--- Exercise requirements ---
Continue the passage on iron fortification and supplementation from the point where it ends.

--- Document passage ---
# # # #

To improve estimations of iron adequacy from different dietary patterns, it is important to consider diet-specific calculations. Since iron bioavailability is different in animal-sourced and plant-sourced foods, applying the same iron absorption measurements from omnivorous diets to vegan and vegetarian diets leads to an overestimation of iron bioavailability from plant-based diets. A recent study demonstrated the importance of considering absorption enhancers and inhibitors when calculating uptake of iron in meals. They showed that estimated iron absorption was lower when the effect of enhancers and inhibitors were applied to the calculations. This is particularly important as the levels of enhancers and inhibitors differ among omnivorous and plant-based diets.
To overcome the insufficient dietary iron supply, two strategies are predominantly being undertaken: fortification and supplementation. In the following paragraphs the benefits and limitations of each of these strategies will be discussed.
Iron Fortification Measures
Fortification is the practice of adding one or more nutrients to foodstuffs in order to correct or prevent nutrient deficiencies. Fortification programs have helped overcome many nationwide micronutrient deficiencies over the years. Iron fortification strategies have played an important role in addressing deficiencies and reducing IDA in many countries around the world. Iron enrichment of wheat flour is now mandatory in 81 countries around the globe (in 2020) including low- and middle-income countries.
One of the important factors that impacts the effectiveness of iron fortification is the type of iron compound used. There are several iron compounds that could be used for food fortification, among which only a few are considered suitable to be added to foodstuffs based on their bioavailability, cost and interaction with the fortification vehicle. In other words, the ideal iron compounds for fortification are those that cause no changes in taste, colour or texture to the original food item while presenting adequate bioavailability at minimum cost. Ferrous sulphate, ferrous fumarate and ferrous gluconate are among the few iron compounds that are commonly used for fortification.
The relative absorption of iron depends on the ability of the iron compound to dissolve in the stomach. Water-soluble iron compounds such as ferrous sulphate are generally more bioavailable than water-insoluble iron compounds. However, water-soluble iron leads to more adverse changes in the taste of the fortified food, potentially putting off consumers. Ferrous sulphate for example is known for causing colour changes and giving an undesirable metallic taste, especially in liquid foods. On the contrary, ferrous fumarate, a water-insoluble compound, has less of an impact on taste. Although poorly dissolvable in water, ferrous fumarate becomes highly dissolved in the stomach and hence provides an iron bioavailability as high as ferrous sulphate.

# # # #

--- Extracted records ---
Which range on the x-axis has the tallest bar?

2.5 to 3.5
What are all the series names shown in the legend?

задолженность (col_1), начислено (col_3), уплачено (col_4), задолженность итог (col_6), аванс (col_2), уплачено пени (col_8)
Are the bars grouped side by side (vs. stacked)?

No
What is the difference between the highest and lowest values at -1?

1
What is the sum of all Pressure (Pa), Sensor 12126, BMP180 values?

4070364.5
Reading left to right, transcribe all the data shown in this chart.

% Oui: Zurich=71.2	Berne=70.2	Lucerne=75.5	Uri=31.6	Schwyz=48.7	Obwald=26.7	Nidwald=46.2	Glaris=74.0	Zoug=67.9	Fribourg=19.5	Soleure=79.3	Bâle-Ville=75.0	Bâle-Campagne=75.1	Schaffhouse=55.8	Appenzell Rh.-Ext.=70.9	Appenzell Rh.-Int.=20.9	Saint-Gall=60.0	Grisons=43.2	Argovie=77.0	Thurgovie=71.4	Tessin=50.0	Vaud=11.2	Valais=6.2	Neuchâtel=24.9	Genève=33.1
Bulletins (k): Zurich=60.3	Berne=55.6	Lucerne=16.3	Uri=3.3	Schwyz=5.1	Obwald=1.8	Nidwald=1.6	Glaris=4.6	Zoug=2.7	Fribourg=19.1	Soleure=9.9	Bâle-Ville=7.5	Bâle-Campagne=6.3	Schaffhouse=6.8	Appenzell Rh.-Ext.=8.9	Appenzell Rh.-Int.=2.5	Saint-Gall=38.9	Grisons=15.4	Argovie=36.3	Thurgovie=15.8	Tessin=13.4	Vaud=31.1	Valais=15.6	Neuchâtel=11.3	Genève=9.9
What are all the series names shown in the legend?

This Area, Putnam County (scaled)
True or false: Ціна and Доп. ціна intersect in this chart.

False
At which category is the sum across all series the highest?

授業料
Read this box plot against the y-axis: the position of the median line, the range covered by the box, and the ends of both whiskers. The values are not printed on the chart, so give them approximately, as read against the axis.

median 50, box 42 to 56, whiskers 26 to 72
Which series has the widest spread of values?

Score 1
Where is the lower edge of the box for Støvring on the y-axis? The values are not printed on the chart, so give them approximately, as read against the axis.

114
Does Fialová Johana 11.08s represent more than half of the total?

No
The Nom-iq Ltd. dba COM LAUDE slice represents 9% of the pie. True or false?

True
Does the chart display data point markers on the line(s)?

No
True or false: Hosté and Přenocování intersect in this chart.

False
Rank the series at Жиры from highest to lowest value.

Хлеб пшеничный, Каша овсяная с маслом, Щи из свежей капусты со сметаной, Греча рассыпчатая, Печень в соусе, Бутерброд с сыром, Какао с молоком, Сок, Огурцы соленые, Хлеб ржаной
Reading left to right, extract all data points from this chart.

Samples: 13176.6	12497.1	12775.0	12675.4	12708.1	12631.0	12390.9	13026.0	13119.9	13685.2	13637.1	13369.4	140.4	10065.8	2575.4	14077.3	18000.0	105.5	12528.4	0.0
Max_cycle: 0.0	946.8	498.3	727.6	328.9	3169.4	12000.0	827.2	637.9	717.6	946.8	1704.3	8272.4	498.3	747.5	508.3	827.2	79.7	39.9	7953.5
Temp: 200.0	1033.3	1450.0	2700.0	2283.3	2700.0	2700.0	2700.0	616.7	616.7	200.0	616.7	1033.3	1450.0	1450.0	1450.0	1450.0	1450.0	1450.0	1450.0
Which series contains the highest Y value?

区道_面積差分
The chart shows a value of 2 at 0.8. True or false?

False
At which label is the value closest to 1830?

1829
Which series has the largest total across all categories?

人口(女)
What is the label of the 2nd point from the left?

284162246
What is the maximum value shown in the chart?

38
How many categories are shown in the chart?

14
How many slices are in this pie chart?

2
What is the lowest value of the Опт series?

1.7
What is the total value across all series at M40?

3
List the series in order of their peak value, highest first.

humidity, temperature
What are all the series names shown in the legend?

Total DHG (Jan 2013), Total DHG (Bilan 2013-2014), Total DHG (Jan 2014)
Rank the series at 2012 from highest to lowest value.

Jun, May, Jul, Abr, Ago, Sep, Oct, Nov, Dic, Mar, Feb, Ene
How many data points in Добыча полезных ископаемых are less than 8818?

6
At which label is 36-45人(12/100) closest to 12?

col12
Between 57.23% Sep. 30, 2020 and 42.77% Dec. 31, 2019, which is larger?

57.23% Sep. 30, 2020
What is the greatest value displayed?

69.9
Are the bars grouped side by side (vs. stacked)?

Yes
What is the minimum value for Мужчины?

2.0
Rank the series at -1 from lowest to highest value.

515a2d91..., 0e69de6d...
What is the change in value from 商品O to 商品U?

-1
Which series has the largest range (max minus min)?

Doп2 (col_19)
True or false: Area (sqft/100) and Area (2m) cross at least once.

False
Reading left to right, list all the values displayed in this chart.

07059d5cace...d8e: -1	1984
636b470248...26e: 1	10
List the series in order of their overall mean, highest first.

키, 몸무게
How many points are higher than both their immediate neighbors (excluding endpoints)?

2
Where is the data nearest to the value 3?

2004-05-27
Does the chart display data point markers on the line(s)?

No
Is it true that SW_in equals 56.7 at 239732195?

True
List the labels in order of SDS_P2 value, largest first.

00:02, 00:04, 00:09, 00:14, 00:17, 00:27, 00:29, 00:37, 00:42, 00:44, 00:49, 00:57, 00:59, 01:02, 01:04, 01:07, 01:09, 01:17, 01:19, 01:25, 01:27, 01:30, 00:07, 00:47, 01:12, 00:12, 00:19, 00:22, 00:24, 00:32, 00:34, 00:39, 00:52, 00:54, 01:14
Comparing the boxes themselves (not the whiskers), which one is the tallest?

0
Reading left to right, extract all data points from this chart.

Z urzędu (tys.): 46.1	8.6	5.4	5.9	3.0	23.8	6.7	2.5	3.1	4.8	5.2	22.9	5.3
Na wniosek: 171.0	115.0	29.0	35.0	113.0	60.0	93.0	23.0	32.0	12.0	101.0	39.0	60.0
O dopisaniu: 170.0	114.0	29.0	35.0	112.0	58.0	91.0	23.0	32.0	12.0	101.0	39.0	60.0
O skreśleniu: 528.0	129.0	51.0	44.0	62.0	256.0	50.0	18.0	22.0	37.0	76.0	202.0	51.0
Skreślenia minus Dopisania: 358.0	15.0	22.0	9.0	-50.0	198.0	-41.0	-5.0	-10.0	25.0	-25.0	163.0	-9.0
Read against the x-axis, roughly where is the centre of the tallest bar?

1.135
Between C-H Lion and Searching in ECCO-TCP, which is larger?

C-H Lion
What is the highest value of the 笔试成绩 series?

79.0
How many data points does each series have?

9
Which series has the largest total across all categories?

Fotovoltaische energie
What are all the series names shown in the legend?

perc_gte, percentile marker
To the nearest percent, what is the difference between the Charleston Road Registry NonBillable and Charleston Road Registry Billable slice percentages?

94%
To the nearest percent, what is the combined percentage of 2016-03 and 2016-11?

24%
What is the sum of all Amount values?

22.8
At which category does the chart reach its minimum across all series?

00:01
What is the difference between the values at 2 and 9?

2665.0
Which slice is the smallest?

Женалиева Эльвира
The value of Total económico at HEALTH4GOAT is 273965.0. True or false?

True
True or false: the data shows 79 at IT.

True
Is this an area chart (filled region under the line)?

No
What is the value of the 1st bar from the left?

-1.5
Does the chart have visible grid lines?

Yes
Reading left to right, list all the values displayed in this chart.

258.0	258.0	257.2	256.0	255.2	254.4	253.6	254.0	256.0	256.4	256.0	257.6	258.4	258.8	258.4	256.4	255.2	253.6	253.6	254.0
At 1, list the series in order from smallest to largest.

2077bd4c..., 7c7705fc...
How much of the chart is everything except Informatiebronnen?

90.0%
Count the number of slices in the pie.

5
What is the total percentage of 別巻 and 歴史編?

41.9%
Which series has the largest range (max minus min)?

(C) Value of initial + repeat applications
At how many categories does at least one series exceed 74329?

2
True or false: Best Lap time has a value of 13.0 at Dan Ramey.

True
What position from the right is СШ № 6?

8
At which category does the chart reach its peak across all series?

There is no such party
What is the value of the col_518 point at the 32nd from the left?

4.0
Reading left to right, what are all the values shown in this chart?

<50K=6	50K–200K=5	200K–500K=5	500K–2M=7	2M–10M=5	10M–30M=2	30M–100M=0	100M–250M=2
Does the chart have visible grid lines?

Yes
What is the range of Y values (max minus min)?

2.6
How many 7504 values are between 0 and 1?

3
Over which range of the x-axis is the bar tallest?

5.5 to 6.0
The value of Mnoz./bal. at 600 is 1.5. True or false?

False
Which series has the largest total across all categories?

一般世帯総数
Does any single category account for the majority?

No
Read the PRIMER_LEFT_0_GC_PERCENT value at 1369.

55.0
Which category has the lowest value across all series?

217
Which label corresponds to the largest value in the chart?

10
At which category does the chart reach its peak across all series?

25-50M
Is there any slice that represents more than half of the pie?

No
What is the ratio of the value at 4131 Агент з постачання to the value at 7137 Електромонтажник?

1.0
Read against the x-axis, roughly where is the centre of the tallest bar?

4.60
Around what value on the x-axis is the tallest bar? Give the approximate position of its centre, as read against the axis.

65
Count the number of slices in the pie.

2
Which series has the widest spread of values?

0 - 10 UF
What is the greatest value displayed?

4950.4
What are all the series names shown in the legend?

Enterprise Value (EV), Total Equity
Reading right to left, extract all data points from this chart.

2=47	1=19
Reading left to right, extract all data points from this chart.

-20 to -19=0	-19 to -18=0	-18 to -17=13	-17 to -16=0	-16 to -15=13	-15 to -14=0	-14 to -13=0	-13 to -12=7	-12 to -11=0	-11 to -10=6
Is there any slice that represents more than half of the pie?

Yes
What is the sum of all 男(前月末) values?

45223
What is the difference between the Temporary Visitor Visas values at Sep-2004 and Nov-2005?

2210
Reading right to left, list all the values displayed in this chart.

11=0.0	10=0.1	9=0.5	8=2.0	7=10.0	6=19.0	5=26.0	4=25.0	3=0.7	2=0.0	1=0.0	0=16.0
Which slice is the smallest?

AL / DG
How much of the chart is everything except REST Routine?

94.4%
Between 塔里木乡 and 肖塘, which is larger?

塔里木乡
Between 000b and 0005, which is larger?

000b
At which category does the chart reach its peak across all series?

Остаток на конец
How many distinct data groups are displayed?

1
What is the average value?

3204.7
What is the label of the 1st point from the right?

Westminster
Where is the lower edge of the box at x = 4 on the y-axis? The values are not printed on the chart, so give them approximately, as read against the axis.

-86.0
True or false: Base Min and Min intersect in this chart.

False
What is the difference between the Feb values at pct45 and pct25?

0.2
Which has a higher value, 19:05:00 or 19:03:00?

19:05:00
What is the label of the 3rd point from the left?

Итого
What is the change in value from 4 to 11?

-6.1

# # # #

--- Response area ---
Fortification can also play a key role in facilitating the transition towards more environmentally friendly foods while maintaining nutrient adequacy. In a recent study published in Nutrients, various scenarios were simulated to investigate the potential of fortifying plant-based alternatives and commonly consumed foods with essential nutrients to facilitate a shift towards more plant-based diets. Their results showed that fortification of foods with critical micronutrients, iron being one of them, allows for smaller dietary shifts from current diets when optimised for greenhouse gas emissions and nutrient adequacy, hence a higher probability of the optimised diet being adopted by consumers. In another study recently published in the European Journal of Nutrition, the role of fortification with zinc and iron in developing dietary shift scenarios was investigated. The study demonstrated that when plant-based alternatives are fortified with these essential nutrients, they become viable selections in optimised diets, which would not have been the case without fortification. As a result, the modelled diets featured a greater reduction in red meat consumption with less significant deviation from the baseline diet.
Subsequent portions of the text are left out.